- Opening Delimiter -

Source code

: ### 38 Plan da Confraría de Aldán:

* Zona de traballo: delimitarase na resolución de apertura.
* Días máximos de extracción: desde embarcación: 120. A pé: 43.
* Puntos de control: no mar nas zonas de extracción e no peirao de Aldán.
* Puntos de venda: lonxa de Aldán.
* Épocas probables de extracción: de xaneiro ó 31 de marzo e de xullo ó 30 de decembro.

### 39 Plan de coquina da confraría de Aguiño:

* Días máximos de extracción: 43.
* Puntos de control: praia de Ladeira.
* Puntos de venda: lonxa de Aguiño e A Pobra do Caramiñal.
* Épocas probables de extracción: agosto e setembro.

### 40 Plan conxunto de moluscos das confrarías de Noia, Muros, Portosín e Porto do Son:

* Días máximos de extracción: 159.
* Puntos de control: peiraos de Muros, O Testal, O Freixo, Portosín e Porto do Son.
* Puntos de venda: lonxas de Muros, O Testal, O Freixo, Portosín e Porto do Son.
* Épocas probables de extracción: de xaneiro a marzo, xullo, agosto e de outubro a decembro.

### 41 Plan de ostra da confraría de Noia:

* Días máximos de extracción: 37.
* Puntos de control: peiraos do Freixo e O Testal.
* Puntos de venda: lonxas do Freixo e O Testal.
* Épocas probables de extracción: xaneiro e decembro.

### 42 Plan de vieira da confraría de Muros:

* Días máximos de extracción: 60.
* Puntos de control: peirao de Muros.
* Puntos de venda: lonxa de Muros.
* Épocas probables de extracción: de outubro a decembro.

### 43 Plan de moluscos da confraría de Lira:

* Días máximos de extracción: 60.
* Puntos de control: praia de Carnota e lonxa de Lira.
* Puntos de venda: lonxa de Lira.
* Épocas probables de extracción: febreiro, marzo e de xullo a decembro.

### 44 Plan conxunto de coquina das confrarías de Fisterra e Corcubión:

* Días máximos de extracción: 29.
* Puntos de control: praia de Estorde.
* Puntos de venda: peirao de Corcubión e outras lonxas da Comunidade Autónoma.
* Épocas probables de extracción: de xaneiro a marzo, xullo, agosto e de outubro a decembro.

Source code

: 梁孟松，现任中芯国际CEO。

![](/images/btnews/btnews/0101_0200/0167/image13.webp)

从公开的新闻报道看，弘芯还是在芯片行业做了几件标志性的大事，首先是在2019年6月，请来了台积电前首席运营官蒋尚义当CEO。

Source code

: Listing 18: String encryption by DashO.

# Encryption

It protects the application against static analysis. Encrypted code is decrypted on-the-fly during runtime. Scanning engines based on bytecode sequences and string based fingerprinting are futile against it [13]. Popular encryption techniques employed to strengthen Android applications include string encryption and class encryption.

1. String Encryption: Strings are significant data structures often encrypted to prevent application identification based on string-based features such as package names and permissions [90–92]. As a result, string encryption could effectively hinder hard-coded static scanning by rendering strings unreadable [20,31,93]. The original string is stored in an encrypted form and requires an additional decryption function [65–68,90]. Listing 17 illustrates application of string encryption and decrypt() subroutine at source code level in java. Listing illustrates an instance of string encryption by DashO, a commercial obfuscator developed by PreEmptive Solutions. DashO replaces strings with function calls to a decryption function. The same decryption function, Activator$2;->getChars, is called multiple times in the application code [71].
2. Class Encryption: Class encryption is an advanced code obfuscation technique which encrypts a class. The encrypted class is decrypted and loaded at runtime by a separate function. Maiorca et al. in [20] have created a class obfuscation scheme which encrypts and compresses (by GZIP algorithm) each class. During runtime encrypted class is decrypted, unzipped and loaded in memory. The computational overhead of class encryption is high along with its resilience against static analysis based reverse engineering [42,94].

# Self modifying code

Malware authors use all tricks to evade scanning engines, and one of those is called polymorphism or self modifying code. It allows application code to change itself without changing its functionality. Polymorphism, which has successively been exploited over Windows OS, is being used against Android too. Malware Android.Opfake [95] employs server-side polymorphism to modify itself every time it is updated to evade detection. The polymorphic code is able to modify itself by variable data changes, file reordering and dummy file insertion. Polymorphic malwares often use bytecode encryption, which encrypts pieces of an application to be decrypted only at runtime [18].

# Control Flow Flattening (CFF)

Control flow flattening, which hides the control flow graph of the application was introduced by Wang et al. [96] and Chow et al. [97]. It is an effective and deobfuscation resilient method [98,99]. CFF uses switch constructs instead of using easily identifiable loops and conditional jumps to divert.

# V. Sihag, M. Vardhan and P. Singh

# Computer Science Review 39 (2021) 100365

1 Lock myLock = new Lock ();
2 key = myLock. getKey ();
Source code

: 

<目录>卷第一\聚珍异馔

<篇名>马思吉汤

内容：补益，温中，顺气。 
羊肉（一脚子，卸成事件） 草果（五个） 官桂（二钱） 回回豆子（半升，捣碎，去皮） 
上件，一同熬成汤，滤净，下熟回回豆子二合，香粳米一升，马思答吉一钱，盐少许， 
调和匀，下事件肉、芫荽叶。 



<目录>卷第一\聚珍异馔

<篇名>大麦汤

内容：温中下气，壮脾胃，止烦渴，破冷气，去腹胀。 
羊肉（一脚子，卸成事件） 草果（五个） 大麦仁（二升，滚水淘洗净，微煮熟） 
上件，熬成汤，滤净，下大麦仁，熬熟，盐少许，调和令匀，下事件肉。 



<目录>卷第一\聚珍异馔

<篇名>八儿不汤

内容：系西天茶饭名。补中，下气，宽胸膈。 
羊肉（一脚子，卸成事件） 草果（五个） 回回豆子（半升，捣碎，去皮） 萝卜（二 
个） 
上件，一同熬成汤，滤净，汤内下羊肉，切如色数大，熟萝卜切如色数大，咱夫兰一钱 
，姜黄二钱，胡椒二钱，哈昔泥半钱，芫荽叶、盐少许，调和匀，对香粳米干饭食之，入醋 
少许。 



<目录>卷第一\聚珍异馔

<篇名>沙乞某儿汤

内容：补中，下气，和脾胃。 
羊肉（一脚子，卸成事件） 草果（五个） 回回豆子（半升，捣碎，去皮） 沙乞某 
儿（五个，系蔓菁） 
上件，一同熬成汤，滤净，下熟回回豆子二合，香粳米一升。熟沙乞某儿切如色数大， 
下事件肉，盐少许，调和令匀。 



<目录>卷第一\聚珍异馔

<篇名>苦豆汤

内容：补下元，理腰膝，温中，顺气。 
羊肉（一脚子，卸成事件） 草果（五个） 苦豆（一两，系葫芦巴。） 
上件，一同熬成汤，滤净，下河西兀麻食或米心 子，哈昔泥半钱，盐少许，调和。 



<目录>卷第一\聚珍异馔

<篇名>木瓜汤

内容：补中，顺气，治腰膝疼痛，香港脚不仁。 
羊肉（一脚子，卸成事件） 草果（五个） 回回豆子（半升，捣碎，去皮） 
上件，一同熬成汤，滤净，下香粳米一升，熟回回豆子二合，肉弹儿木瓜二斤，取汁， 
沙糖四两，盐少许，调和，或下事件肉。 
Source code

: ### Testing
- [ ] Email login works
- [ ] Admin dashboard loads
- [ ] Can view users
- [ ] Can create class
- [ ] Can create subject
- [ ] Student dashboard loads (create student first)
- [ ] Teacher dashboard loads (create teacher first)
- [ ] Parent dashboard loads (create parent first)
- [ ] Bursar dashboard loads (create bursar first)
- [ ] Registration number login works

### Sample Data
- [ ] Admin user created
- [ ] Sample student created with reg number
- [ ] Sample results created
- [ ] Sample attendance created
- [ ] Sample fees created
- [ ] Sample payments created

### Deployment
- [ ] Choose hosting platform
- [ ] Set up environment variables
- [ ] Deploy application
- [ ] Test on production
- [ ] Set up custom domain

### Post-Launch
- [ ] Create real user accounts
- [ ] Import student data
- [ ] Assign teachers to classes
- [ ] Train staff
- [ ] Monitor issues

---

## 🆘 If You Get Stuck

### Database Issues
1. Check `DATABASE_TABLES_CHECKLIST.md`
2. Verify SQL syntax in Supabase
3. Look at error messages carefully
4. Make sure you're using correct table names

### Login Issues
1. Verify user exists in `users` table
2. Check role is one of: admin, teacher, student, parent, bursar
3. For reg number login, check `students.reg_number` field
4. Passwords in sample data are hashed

- Closing Delimiter -

▶ [ASSIGNMENT]:
In the entries above, find the line with "- [ ] Sample student created with reg number", then retype it and every line after it exactly.

▶ [TASK ANSWER]:
- [ ] Sample student created with reg number
- [ ] Sample results created
- [ ] Sample attendance created
- [ ] Sample fees created
- [ ] Sample payments created

### Deployment
- [ ] Choose hosting platform
- [ ] Set up environment variables
- [ ] Deploy application
- [ ] Test on production
- [ ] Set up custom domain

### Post-Launch
- [ ] Create real user accounts
- [ ] Import student data
- [ ] Assign teachers to classes
- [ ] Train staff
- [ ] Monitor issues

---

## 🆘 If You Get Stuck

### Database Issues
1. Check `DATABASE_TABLES_CHECKLIST.md`
2. Verify SQL syntax in Supabase
3. Look at error messages carefully
4. Make sure you're using correct table names

### Login Issues
1. Verify user exists in `users` table
2. Check role is one of: admin, teacher, student, parent, bursar
3. For reg number login, check `students.reg_number` field
4. Passwords in sample data are hashed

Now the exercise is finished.